Penggalan Teks
==========

Sebelumnya, jumlah Utusan daerah dan golongan di MPR adalah lebih dari setengah anggota MPR, dan kemudian menjadi sepertiga anggota MPR. Sedangkan kewenangannya sebagai anggota MPR yang meliputi:
-
1. Menetapkan Undang-Undang Dasar 1945 (Pasal 3 UUD 1945),
-
2. Menetapkan Garis-Garis Besar Halauan Negara (Pasal 3 UUD 1945),
-
3. Memilih presiden dan wakil presiden (Pasal 6 UUD 1945) dan,
-
4. Mengangkat presiden dan wakil presiden (Pasal 9 UUD 1945).
Sistem rekruitmen yang digunakan untuk mengisi kursi utusan daerah di MPR adalah melalui pemilihan yang dilakukan oleh anggota DPRD tingkat satu. Sedangkan untuk utusan golongan dipilih oleh presiden dengan penetapan golongannya ditetapkan oleh DPR. Dengan demikian diharapkan mampu menghasilkan wakil yang mampu mengejawantahkan suara rakyat dalam bentuk perwakilan yang utuh yaitu memahami aspirasi, nilai, kepercayaan dan sikap dari golongan dan daerah yang diwakili. Dengan berubahnya utusan daerah dan golongan melalui amandemen ketiga dan keempat juga telah mengubah perwakilan fungsional. Sebagai pengganti dari utusan daerah dan golongan, DPD mempunyai banyak perbedaan dengan utusan daerah dan golongan.
Pasca reformasi lahirnya lembaga baru yang bernama Dewan Perwakilan Daerah, maka terjadi perubahan dalam konstitusi Republik Indonesia yaitu dengan amandemen UUD 1945. Dalam Pasal 22 setelah amandemen pengaturan kedudukan, fungsi, tugas dan kewenangan Dewan Perwakilan Daerah mulai muncul yaitu dalam Pasal 22D UUD 1945 dimana Dewan Perwakilan Daerah mempunyai fungsi, tugas dan kewenangan dalam bidang legislasi, namun fungsi legislasi dari Dewan Perwakilan Daerah sangatlah terbatas hanya yang berkaitan dengan daerah. Keberadaan DPD dalam sistem ketatanegaraan Indonesia merupakan salah satu upaya mewujudkan sistem bikameral demi terlaksananya prinsip checks and balances. Namun dalam implementasinya, DPD mempunyai wewenang yang sangat terbatas dan hanya terkait
dengan soal-soal kedaerahan. Dalam Pasal 22D UUD NRI 1945 sangatlah jelas kewenangan DPD yaitu:
-
(1) Dewan Perwakilan Daerah dapat mengajukan kepada Dewan Perwakilan Rakyat rancangan undang-undang yang berkaitan dengan otonomi daerah, hubungan pusat dan daerah, pembentukan dan pemekaran serta penggabungan daerah, pengelolaan sumber daya alam dan sumber daya ekonomi lainnya, serta yang berkaitan dengan perimbangan keuangan pusat dan daerah
-
(2) Dewan Perwakilan Daerah ikut membahas rancangan undang-undang yang berkaitan dengan otonomi daerah; hubungan pusat dan daerah; pembentukan, pemekaran dan penggabungan daerah, pengelolaan sumber daya alam dan sumber daya ekonomi lainnya, serta perimbangan keuangan pusat dan daerah; serta memberikan pertimbangan kepada Dewan Perwakilan Rakyat atas rancangan undang-undang anggaran pendapatan dan belanja Negara dan rancangan undang-undang yang berkaitan dengan pajak, pendidikan dan agama.

==========

Data Mentah
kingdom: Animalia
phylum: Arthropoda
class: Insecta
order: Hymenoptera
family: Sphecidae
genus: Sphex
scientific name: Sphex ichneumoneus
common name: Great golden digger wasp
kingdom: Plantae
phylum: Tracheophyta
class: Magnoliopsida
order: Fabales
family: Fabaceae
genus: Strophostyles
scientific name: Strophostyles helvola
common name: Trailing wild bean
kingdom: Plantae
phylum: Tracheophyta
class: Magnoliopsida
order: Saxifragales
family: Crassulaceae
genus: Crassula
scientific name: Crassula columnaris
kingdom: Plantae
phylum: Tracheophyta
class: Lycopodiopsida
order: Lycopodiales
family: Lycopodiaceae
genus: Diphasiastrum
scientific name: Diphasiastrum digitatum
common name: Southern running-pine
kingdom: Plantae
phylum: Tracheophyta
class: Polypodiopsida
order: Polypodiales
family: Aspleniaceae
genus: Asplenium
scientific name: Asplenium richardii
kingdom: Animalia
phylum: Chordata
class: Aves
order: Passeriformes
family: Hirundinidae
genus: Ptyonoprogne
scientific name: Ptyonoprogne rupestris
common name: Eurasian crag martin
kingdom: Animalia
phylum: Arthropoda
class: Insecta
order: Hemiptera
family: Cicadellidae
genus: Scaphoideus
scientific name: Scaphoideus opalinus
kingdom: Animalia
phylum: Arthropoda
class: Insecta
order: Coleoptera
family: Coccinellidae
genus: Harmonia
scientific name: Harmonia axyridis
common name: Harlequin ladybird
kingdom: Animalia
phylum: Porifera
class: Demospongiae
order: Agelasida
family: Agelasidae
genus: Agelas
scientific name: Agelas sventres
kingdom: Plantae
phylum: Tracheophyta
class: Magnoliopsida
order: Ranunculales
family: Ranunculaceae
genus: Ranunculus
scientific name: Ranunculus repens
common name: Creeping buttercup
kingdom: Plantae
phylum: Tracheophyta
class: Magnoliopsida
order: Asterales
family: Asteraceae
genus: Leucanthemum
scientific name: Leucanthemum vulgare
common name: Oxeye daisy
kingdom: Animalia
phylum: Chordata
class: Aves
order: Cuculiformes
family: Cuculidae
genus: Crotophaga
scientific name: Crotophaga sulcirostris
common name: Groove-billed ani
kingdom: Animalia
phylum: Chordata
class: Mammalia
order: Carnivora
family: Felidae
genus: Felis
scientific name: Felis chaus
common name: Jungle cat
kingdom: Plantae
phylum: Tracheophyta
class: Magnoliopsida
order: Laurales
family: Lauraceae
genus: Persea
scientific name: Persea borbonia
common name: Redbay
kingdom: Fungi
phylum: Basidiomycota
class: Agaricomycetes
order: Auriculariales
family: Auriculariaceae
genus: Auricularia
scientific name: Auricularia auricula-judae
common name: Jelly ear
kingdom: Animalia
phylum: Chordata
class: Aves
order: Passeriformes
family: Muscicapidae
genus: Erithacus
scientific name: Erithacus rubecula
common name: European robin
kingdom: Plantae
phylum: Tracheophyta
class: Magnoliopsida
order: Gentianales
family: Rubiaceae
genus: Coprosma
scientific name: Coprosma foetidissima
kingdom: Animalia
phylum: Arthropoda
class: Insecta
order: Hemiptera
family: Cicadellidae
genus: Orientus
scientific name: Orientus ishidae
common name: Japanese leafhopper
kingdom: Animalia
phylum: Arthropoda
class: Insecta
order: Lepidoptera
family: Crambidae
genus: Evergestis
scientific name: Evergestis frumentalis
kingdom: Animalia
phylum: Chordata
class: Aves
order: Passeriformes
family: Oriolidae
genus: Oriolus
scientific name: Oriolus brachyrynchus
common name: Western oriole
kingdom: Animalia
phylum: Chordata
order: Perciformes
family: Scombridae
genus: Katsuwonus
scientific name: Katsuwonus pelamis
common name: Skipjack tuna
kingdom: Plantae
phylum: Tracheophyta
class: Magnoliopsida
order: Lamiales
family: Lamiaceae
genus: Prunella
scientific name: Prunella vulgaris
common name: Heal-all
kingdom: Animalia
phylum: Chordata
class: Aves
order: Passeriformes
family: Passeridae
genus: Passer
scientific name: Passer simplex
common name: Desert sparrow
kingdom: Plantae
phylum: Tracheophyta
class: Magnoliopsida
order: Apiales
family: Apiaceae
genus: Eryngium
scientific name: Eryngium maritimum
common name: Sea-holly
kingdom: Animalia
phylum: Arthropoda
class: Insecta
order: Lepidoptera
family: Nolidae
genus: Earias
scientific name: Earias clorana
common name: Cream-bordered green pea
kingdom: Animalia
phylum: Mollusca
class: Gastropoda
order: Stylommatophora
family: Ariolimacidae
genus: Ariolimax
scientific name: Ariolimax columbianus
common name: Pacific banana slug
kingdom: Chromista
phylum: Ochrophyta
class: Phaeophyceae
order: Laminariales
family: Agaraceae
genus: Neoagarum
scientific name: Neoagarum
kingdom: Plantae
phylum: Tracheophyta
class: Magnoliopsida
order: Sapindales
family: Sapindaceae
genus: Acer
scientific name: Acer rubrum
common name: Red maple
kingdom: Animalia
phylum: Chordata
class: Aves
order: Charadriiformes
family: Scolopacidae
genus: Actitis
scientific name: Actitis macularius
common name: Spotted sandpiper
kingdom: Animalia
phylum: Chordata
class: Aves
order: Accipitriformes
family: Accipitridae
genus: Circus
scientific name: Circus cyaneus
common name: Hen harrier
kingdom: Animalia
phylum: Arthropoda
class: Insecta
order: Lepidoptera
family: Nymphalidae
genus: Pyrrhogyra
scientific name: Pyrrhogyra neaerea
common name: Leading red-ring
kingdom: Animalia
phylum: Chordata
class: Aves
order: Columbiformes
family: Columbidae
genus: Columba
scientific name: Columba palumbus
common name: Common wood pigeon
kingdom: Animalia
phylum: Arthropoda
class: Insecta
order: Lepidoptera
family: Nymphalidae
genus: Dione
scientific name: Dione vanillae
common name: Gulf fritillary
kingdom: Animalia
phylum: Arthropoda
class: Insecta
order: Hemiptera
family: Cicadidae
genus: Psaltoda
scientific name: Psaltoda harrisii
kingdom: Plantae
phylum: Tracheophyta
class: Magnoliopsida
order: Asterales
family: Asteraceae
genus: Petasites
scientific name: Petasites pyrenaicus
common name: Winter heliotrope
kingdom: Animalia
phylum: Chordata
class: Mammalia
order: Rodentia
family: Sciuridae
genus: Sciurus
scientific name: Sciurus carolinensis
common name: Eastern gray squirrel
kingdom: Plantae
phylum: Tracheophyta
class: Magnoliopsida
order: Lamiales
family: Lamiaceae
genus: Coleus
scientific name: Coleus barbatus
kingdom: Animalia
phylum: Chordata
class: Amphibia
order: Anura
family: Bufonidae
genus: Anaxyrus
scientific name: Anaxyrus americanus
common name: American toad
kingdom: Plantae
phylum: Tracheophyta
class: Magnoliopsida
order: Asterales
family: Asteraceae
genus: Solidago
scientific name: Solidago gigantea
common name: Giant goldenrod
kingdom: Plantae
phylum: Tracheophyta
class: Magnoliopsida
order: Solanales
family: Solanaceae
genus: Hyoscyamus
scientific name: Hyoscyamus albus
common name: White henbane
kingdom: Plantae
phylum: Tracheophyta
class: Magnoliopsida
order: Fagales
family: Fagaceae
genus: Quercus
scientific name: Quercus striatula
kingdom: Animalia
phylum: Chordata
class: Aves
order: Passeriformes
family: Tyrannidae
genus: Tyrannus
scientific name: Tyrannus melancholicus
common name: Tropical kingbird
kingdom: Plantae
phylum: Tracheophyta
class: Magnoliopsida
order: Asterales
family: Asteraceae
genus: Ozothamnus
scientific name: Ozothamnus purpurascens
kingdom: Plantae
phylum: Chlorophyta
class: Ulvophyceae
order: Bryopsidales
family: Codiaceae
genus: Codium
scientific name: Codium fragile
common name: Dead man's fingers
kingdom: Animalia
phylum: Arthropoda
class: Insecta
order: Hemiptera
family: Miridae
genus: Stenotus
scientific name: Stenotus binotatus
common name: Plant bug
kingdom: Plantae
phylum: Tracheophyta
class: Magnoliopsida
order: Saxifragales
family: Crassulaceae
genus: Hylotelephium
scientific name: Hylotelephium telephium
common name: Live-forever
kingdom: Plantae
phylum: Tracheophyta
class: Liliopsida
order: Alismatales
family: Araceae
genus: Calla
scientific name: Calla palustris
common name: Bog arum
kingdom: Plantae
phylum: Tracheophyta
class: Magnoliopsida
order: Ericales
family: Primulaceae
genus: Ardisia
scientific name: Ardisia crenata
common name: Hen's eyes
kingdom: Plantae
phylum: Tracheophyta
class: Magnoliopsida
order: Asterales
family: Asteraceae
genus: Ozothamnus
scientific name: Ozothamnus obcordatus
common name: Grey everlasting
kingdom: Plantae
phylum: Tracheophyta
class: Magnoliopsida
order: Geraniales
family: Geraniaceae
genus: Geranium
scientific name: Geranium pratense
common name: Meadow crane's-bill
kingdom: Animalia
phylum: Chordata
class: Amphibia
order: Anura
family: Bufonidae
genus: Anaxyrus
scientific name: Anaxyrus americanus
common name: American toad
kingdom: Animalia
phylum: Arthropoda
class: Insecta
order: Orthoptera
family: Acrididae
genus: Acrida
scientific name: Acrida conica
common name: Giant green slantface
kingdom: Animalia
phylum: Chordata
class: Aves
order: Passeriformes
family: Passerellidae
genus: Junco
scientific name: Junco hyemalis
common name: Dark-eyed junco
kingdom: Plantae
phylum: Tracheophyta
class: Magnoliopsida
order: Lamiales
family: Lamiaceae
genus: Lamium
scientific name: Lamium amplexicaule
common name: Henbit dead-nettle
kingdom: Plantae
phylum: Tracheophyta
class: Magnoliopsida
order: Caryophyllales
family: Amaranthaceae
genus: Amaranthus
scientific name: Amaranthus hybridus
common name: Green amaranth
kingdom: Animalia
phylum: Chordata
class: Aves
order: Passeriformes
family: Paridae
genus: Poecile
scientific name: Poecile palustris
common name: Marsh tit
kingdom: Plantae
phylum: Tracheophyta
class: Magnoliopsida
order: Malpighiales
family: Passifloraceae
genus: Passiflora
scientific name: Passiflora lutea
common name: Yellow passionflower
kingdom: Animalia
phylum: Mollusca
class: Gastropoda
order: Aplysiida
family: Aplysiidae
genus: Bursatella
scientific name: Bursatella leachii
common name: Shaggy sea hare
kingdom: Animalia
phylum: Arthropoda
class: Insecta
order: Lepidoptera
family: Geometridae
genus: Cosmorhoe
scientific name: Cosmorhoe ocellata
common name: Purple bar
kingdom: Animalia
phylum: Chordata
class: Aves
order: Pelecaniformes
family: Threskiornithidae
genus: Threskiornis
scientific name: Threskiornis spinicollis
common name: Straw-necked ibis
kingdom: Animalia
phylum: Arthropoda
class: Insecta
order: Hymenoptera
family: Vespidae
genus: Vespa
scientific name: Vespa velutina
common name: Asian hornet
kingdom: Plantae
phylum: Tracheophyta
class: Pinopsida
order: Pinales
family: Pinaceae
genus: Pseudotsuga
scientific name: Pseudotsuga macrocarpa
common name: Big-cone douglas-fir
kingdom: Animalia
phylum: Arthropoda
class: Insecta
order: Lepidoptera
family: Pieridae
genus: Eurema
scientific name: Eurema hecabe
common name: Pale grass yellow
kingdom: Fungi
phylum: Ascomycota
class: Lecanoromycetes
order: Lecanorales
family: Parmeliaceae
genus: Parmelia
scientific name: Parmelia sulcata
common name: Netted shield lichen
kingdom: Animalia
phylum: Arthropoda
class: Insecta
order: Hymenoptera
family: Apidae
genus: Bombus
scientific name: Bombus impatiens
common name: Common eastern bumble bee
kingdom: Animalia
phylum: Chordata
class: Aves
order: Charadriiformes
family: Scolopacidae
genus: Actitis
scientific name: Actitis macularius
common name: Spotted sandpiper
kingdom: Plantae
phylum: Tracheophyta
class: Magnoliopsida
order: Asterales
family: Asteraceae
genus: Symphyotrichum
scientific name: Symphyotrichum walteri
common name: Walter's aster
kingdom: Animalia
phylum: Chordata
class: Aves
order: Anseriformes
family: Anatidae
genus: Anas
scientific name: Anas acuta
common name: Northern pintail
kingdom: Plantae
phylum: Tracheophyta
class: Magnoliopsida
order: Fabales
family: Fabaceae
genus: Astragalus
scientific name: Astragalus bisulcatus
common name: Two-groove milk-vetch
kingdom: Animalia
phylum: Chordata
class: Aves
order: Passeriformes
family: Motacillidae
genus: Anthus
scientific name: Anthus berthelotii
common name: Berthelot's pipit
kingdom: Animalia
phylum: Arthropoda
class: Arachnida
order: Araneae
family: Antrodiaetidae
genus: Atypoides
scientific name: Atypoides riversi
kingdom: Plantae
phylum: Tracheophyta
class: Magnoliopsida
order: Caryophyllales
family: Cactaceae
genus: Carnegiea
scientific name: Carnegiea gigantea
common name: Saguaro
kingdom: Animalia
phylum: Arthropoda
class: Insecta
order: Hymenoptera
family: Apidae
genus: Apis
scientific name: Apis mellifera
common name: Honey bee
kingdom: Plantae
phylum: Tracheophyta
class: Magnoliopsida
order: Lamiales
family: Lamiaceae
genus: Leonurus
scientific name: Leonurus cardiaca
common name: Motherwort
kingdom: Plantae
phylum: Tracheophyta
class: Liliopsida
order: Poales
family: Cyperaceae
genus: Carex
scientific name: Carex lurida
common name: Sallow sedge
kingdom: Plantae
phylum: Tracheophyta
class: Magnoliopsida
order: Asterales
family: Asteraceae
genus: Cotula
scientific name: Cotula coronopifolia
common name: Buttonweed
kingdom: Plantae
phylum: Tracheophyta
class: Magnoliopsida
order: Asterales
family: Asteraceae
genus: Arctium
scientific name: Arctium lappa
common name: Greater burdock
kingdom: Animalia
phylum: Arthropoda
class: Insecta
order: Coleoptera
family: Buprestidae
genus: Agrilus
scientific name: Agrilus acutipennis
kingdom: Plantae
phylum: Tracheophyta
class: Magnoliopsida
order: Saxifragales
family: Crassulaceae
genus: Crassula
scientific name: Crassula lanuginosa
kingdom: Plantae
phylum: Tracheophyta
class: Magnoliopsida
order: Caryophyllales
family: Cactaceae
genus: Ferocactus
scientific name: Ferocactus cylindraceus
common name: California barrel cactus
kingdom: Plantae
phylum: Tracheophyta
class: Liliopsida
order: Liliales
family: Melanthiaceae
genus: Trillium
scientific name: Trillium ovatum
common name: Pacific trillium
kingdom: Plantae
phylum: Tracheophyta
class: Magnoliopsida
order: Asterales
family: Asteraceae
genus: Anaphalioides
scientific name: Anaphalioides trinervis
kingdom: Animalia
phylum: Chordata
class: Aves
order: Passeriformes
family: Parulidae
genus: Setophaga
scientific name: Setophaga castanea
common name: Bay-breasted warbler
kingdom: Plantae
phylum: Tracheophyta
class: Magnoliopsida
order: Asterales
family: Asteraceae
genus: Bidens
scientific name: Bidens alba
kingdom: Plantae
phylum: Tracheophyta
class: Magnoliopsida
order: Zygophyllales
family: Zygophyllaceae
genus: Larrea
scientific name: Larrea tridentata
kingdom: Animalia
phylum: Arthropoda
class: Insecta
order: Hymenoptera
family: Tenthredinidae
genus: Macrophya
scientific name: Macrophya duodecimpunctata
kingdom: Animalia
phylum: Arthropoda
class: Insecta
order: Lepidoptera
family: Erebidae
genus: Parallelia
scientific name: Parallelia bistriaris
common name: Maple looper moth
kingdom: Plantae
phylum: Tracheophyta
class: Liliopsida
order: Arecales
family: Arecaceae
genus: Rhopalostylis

==========

Tugas untuk Diselesaikan
a – Terjemahkan kalimat dari penggalan teks ini ke dalam bahasa Inggris: "Keberadaan DPD dalam sistem ketatanegaraan Indonesia merupakan salah satu upaya mewujudkan sistem bikameral demi terlaksananya prinsip checks and balances."
b – Ketik ulang bagian penggalan teks, mulai dari kata-kata yang memuat "Sebelumnya, jumlah Utusan" dan berhenti setelah "9 UUD 1945).".

Jawaban Tiap Tugas
a – The existence of the DPD in Indonesia's constitutional system is one of the efforts to realize a bicameral system so that the principle of checks and balances can be implemented.

b –
Sebelumnya, jumlah Utusan daerah dan golongan di MPR adalah lebih dari setengah anggota MPR, dan kemudian menjadi sepertiga anggota MPR. Sedangkan kewenangannya sebagai anggota MPR yang meliputi:
-
1. Menetapkan Undang-Undang Dasar 1945 (Pasal 3 UUD 1945),
-
2. Menetapkan Garis-Garis Besar Halauan Negara (Pasal 3 UUD 1945),
-
3. Memilih presiden dan wakil presiden (Pasal 6 UUD 1945) dan,
-
4. Mengangkat presiden dan wakil presiden (Pasal 9 UUD 1945).